Available records START

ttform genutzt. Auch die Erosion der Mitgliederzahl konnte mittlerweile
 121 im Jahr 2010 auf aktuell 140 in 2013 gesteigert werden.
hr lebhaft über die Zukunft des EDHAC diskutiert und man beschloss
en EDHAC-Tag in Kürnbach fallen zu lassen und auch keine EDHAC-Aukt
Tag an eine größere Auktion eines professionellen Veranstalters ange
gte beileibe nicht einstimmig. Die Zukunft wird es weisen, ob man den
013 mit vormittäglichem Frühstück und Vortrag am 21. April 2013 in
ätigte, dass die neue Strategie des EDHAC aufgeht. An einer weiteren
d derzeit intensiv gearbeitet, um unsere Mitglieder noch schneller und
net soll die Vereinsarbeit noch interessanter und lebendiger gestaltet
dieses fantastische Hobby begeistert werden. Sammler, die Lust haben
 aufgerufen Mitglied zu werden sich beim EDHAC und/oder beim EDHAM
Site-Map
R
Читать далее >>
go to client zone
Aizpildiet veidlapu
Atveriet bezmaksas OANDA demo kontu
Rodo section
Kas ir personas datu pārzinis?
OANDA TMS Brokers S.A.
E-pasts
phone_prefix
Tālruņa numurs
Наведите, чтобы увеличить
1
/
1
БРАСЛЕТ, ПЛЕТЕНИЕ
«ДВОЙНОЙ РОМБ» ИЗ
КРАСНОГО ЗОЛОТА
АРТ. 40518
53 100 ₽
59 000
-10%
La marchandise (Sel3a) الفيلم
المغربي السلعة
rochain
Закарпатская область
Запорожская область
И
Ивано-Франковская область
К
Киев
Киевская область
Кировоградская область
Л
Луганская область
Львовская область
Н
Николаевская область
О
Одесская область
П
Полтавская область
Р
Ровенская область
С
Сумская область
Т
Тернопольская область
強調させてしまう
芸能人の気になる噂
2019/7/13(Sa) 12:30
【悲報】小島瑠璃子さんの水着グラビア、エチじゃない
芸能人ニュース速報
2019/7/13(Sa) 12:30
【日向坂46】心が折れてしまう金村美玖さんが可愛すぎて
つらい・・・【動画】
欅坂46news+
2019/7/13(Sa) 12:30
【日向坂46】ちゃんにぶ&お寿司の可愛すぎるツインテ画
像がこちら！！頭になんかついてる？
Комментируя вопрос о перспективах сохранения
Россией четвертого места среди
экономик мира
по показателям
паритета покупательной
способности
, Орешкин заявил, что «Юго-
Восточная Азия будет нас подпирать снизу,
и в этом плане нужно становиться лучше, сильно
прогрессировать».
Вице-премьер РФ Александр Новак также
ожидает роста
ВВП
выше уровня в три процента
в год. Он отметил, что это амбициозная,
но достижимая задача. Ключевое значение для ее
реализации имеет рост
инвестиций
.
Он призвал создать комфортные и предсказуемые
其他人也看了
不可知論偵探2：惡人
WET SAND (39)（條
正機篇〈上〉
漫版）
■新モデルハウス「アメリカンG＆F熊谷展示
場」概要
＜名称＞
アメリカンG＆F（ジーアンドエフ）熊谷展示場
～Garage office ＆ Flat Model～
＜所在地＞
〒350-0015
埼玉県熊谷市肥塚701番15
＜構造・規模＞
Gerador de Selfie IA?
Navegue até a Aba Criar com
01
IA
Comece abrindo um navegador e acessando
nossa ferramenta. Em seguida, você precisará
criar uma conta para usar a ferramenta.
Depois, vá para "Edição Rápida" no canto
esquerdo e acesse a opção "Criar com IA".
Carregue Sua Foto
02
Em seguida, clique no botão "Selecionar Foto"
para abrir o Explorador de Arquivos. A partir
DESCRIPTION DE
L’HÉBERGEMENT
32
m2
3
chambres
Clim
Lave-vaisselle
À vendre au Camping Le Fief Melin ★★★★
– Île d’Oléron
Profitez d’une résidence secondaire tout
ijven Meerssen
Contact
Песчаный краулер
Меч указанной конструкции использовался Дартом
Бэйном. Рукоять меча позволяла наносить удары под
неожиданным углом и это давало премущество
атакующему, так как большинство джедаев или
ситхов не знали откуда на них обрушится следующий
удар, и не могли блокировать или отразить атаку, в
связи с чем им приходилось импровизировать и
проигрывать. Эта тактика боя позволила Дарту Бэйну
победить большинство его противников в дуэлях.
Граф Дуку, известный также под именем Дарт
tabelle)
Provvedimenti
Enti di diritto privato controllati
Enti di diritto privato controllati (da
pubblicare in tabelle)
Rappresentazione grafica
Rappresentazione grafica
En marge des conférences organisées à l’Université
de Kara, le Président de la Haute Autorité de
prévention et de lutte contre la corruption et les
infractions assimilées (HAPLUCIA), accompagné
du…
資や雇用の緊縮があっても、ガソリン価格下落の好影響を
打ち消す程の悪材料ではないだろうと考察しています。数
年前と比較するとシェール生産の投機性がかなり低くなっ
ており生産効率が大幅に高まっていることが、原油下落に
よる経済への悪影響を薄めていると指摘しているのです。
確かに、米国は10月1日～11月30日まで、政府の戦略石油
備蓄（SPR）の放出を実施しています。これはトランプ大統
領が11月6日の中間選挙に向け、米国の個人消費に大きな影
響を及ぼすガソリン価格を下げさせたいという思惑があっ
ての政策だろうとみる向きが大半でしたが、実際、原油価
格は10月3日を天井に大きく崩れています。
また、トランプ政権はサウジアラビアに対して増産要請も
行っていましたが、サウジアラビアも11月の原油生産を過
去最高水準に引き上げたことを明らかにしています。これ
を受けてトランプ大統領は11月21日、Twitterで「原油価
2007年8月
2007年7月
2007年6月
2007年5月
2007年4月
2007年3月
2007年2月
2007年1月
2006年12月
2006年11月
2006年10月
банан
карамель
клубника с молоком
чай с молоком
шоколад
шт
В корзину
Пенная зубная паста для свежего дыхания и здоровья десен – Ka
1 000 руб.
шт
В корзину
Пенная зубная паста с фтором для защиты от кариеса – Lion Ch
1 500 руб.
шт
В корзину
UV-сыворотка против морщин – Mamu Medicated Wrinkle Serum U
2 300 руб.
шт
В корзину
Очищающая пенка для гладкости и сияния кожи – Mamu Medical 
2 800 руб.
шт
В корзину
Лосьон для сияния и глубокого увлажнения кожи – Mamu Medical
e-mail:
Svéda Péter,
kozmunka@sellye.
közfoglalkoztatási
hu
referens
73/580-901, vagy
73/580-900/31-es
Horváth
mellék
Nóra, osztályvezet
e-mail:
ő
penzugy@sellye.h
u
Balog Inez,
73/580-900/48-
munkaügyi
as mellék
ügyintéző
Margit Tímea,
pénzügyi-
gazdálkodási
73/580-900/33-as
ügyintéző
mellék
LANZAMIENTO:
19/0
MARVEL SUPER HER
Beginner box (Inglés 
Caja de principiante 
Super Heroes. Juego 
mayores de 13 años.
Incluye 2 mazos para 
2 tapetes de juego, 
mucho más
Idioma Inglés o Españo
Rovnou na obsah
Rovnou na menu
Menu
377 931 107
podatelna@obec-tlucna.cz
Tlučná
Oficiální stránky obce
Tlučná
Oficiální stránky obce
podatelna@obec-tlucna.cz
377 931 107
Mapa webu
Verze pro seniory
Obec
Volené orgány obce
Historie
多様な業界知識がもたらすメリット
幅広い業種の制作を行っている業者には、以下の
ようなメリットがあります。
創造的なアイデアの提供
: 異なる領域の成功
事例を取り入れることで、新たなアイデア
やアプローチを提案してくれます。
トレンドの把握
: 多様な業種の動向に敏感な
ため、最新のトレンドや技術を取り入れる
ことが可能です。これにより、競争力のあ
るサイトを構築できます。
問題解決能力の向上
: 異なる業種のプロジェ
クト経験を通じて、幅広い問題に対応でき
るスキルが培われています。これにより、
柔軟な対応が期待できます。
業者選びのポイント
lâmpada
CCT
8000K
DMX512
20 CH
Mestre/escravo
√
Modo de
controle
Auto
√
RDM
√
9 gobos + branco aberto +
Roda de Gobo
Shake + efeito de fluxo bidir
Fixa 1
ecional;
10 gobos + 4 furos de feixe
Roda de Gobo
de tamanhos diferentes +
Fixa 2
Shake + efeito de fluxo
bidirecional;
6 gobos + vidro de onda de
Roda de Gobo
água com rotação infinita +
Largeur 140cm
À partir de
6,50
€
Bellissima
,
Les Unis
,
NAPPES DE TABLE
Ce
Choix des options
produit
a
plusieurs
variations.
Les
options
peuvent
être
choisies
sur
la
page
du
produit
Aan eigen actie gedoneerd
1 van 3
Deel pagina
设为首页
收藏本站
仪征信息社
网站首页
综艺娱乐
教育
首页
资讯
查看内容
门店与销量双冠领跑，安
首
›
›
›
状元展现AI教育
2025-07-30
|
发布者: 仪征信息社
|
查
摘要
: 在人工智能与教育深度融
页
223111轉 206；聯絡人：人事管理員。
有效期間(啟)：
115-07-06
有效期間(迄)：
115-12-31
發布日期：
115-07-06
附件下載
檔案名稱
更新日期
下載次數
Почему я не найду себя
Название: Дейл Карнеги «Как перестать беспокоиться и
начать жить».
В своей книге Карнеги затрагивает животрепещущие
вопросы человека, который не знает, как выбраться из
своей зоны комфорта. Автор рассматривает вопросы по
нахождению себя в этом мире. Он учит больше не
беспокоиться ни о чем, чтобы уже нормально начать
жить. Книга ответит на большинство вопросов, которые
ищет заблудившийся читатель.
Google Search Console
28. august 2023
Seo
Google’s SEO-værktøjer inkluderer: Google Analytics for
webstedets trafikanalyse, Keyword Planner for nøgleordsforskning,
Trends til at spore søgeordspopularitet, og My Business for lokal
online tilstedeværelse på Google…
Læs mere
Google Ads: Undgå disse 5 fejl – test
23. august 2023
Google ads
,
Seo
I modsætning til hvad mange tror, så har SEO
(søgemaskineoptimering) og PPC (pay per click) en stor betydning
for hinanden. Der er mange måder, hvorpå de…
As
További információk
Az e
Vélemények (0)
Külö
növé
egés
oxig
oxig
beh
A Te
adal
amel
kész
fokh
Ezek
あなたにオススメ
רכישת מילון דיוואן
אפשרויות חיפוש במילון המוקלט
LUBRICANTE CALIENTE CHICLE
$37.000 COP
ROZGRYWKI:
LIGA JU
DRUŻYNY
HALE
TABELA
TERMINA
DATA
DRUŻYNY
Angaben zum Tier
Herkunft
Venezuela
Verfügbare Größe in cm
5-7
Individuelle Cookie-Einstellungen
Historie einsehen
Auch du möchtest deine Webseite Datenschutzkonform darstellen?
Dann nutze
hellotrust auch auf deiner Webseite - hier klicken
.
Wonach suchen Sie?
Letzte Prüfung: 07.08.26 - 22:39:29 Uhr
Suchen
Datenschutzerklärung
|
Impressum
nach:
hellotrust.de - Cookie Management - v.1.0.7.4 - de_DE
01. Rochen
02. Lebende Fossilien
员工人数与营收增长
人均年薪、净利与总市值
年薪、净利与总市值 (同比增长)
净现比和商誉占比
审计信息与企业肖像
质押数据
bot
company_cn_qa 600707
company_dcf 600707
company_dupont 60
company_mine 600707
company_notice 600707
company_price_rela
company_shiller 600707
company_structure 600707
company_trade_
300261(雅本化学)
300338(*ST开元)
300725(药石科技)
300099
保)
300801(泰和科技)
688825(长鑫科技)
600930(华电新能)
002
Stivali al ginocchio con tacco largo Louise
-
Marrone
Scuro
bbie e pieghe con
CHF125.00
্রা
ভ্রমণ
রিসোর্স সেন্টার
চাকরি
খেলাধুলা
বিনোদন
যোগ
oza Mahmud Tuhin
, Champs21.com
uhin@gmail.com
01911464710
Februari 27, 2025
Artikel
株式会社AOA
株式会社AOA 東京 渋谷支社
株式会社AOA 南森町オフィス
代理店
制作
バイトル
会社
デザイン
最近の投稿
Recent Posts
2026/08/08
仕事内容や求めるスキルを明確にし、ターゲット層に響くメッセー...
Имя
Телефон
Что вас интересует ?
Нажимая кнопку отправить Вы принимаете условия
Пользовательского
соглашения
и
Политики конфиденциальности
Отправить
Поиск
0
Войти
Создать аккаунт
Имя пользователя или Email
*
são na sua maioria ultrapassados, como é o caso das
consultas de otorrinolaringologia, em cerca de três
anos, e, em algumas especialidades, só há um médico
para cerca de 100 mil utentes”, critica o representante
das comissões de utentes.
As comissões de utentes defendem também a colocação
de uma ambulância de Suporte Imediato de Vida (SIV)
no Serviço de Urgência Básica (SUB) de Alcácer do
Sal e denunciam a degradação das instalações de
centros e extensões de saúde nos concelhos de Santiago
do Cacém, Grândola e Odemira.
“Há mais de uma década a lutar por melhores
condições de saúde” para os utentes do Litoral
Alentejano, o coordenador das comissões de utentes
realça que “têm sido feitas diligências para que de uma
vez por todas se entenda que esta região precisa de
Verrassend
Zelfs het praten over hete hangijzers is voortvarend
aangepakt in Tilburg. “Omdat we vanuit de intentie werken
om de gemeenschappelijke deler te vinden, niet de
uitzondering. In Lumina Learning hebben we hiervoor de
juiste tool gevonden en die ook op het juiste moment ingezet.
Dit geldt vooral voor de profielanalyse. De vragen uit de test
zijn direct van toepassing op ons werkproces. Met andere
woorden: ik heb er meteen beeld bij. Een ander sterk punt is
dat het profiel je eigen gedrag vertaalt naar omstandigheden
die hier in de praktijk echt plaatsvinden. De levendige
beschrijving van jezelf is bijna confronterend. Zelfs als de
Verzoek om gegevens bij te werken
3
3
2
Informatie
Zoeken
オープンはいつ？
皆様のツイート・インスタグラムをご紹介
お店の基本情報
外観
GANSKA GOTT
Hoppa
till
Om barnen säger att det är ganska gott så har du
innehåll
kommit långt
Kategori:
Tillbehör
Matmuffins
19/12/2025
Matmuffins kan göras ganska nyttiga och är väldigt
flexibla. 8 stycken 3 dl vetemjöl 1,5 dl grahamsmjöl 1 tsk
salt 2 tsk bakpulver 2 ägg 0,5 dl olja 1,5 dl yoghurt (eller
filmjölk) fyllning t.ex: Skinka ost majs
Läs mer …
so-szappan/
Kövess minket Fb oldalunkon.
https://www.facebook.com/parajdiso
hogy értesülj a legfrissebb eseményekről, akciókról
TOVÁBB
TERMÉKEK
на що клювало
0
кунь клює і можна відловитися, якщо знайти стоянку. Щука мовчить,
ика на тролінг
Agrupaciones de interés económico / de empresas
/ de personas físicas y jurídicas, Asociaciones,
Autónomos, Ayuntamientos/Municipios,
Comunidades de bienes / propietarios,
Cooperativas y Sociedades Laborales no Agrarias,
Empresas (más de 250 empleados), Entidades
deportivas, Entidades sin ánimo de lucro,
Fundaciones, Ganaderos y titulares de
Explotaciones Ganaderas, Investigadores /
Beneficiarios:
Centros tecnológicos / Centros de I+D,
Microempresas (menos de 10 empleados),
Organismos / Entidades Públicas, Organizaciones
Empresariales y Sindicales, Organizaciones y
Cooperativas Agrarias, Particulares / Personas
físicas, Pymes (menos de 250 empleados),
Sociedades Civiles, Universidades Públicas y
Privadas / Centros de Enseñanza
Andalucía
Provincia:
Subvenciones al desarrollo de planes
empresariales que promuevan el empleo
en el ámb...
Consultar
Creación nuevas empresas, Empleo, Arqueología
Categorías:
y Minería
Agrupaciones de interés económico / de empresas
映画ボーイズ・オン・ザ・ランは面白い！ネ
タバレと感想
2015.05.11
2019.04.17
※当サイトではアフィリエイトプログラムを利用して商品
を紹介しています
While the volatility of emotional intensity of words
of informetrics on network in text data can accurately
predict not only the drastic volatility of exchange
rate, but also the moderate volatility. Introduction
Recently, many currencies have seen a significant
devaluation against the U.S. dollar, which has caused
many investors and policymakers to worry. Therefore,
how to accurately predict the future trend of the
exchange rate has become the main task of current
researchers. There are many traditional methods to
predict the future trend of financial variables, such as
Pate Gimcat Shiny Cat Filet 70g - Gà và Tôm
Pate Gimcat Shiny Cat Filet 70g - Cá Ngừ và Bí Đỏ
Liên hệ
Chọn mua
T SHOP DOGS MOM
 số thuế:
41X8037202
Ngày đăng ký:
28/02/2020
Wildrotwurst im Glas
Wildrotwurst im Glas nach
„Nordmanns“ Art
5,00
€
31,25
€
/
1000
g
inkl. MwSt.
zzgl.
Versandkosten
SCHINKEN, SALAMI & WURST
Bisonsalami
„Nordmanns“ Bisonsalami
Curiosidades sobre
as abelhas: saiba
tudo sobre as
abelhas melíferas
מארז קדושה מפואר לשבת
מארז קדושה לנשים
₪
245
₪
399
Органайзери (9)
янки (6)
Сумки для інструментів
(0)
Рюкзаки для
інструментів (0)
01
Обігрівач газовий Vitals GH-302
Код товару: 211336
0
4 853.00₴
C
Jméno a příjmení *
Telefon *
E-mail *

Available records END

▶ [Work request]: Print everything from the start of the material down to the line containing "013 mit vormittäglichem", including that line.

▶ [The completed task]:
ttform genutzt. Auch die Erosion der Mitgliederzahl konnte mittlerweile
 121 im Jahr 2010 auf aktuell 140 in 2013 gesteigert werden.
hr lebhaft über die Zukunft des EDHAC diskutiert und man beschloss
en EDHAC-Tag in Kürnbach fallen zu lassen und auch keine EDHAC-Aukt
Tag an eine größere Auktion eines professionellen Veranstalters ange
gte beileibe nicht einstimmig. Die Zukunft wird es weisen, ob man den
013 mit vormittäglichem Frühstück und Vortrag am 21. April 2013 in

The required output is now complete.